When the string "Required" is part of a line in the data below, report the whole line.

Records supplied:
◇ ◇ ◇

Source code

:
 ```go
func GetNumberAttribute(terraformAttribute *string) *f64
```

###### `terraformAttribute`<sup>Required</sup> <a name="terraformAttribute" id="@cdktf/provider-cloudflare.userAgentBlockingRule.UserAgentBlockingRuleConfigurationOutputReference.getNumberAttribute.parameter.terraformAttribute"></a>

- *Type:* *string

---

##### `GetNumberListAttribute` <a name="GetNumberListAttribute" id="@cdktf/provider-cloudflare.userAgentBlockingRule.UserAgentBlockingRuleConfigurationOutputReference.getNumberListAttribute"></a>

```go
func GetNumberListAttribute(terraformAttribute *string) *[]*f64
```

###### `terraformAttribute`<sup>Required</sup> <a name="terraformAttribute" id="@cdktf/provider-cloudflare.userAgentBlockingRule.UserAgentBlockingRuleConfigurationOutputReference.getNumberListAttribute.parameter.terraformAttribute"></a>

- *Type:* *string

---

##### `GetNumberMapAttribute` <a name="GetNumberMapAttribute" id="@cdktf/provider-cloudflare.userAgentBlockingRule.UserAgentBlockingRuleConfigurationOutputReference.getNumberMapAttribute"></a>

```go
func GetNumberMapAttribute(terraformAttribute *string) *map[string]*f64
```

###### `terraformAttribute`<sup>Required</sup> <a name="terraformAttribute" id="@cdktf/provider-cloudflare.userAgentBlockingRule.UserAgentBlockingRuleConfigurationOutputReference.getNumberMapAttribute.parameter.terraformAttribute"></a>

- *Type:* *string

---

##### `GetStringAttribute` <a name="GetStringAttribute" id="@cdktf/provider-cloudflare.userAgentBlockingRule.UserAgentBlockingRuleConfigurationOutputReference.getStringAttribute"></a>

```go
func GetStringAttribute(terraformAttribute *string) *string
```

◇ ◇ ◇

Completed exercise:
###### `terraformAttribute`<sup>Required</sup> <a name="terraformAttribute" id="@cdktf/provider-cloudflare.userAgentBlockingRule.UserAgentBlockingRuleConfigurationOutputReference.getNumberAttribute.parameter.terraformAttribute"></a>
###### `terraformAttribute`<sup>Required</sup> <a name="terraformAttribute" id="@cdktf/provider-cloudflare.userAgentBlockingRule.UserAgentBlockingRuleConfigurationOutputReference.getNumberListAttribute.parameter.terraformAttribute"></a>
###### `terraformAttribute`<sup>Required</sup> <a name="terraformAttribute" id="@cdktf/provider-cloudflare.userAgentBlockingRule.UserAgentBlockingRuleConfigurationOutputReference.getNumberMapAttribute.parameter.terraformAttribute"></a>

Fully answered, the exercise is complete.